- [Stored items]

··········

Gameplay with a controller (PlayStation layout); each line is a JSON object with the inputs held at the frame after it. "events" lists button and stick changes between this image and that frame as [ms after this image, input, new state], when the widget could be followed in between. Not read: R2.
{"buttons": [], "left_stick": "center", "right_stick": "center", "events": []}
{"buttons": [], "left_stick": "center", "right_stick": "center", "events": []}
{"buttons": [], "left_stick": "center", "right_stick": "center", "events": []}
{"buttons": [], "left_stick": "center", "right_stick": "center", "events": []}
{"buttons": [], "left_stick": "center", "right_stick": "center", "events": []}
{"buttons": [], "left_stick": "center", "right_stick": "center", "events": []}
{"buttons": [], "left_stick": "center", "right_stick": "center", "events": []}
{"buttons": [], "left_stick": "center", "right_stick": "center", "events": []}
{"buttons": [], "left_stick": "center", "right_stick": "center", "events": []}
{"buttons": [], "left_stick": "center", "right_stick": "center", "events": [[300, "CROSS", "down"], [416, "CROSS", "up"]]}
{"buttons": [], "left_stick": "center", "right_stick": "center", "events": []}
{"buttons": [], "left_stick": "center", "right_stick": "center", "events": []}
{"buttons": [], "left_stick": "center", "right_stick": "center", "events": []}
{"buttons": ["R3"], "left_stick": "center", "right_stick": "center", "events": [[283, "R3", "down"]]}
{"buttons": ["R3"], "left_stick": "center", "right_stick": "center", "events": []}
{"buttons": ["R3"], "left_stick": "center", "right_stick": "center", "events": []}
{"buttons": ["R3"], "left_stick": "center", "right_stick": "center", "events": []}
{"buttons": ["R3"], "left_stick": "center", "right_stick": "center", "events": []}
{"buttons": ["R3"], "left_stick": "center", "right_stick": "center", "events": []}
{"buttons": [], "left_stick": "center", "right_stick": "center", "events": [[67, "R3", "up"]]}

··········

- [WHAT YOU ARE ASKED TO DO] In the records above, count the lines holding the word "down"; give only that number.

- [OUTPUT BELOW] 2